**DIRECTIONS FOR THIS TASK:**
This task calls for copying every line of the records that includes the word "round".

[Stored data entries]
————

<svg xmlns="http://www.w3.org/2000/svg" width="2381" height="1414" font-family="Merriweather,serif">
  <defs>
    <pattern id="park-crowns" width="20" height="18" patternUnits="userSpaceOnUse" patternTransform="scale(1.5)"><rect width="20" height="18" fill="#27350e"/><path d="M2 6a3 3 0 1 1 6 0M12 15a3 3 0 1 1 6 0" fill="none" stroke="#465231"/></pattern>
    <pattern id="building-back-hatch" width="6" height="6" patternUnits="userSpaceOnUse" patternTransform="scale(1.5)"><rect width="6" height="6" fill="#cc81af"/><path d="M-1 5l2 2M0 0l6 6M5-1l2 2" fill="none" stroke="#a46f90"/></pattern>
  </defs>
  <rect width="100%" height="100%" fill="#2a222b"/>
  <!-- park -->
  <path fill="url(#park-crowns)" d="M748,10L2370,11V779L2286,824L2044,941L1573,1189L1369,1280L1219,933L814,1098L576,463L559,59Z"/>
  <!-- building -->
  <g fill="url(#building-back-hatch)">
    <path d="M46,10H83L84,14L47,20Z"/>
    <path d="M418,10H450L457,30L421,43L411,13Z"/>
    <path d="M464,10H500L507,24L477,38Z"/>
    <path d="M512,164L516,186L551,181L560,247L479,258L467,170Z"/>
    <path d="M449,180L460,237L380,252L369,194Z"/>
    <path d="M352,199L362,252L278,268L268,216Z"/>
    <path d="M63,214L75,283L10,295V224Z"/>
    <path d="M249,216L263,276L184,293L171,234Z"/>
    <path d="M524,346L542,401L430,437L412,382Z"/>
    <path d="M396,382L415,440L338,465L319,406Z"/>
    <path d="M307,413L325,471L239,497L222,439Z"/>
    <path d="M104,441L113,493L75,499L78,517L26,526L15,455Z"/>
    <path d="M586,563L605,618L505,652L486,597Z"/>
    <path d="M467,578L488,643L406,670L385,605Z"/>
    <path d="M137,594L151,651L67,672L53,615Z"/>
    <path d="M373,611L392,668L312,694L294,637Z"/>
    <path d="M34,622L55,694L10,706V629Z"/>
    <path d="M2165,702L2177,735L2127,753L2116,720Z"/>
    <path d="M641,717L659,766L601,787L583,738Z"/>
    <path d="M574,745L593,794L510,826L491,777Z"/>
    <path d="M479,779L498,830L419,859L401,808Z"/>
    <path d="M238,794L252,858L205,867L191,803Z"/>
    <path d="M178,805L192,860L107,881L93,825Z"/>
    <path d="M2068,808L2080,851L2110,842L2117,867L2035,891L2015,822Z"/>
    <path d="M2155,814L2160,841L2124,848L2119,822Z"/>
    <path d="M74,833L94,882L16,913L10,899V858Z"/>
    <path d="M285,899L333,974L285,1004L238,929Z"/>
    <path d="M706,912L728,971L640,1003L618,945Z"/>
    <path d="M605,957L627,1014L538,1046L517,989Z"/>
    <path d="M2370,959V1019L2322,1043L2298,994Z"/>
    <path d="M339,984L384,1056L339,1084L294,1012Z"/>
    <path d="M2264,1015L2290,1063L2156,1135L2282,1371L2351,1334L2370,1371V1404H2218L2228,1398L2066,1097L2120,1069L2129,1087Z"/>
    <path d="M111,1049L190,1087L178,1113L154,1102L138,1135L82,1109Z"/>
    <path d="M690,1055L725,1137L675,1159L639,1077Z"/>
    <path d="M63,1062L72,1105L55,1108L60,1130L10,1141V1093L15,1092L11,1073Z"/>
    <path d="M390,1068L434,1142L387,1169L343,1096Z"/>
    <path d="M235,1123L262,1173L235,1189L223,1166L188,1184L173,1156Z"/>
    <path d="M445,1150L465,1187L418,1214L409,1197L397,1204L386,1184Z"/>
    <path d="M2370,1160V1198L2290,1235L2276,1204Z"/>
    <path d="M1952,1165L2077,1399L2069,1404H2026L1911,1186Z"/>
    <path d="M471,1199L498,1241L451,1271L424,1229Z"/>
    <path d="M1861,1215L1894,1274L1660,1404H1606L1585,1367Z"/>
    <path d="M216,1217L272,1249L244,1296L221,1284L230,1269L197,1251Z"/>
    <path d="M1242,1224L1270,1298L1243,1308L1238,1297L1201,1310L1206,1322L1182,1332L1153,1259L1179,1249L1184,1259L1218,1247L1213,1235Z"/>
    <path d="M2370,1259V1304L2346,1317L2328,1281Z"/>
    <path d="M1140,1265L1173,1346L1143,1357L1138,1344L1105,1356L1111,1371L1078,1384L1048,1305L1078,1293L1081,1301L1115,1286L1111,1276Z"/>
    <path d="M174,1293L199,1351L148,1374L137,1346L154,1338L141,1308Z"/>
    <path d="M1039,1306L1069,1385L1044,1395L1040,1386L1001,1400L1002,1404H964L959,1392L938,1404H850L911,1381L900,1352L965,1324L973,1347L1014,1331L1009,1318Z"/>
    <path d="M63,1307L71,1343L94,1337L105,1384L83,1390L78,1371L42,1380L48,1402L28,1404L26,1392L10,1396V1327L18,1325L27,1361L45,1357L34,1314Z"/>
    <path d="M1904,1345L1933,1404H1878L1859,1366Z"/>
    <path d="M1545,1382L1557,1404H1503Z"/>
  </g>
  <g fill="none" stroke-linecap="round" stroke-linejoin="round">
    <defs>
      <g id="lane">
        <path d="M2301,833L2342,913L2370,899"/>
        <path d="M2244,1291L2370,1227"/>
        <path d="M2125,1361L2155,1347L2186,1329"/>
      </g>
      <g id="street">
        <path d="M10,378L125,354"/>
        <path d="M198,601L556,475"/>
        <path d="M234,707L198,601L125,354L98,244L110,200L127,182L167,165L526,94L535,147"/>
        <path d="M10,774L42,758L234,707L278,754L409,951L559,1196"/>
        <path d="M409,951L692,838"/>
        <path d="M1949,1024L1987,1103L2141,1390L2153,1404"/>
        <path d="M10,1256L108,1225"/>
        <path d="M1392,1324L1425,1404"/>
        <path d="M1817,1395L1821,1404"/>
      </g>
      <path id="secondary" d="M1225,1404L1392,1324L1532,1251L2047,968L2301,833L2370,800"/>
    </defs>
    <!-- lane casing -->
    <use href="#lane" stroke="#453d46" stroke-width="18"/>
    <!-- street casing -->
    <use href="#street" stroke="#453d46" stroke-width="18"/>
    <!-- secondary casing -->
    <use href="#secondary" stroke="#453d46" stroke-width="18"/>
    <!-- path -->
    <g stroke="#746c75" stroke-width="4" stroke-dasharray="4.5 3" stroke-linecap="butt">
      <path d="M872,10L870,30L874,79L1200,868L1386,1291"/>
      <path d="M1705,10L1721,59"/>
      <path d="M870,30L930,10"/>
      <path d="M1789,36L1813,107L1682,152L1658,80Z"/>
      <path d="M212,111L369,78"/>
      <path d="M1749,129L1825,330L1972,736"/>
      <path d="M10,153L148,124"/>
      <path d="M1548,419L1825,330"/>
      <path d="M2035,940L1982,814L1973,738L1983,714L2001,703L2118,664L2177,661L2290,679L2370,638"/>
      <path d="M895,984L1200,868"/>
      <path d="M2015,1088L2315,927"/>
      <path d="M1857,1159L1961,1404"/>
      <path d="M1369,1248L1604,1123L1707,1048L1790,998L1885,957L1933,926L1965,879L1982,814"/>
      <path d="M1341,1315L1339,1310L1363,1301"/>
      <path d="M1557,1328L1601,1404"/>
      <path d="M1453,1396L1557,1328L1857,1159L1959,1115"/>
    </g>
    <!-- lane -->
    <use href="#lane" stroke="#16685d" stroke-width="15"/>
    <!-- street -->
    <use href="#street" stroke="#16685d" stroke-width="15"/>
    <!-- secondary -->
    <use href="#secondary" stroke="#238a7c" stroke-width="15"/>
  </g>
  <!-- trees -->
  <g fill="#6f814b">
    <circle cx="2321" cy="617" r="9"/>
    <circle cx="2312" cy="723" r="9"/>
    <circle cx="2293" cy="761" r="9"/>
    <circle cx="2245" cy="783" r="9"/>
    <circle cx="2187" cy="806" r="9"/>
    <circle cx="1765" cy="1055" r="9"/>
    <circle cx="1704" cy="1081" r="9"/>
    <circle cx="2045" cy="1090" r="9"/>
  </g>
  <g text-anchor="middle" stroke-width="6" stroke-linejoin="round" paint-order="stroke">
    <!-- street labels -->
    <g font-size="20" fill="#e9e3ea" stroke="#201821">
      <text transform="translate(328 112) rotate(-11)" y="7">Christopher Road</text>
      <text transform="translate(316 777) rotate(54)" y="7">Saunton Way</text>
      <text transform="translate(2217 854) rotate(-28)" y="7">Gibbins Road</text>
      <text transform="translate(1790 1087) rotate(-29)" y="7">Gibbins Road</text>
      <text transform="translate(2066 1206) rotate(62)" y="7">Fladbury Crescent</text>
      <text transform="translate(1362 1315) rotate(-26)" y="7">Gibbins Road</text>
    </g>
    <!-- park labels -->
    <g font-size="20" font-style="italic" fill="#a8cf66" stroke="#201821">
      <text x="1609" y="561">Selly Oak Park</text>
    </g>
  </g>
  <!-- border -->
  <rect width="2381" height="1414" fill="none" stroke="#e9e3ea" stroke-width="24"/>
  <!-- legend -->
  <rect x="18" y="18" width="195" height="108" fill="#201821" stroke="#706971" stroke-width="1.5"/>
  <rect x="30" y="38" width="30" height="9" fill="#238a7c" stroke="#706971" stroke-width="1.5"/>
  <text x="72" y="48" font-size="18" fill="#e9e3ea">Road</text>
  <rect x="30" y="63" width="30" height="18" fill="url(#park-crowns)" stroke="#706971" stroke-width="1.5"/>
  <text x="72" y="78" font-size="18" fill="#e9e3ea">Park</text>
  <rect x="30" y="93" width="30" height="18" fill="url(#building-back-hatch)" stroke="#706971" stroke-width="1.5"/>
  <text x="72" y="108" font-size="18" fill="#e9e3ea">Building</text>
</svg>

————

**WRITTEN ANSWER:**
  <g fill="none" stroke-linecap="round" stroke-linejoin="round">
  <g text-anchor="middle" stroke-width="6" stroke-linejoin="round" paint-order="stroke">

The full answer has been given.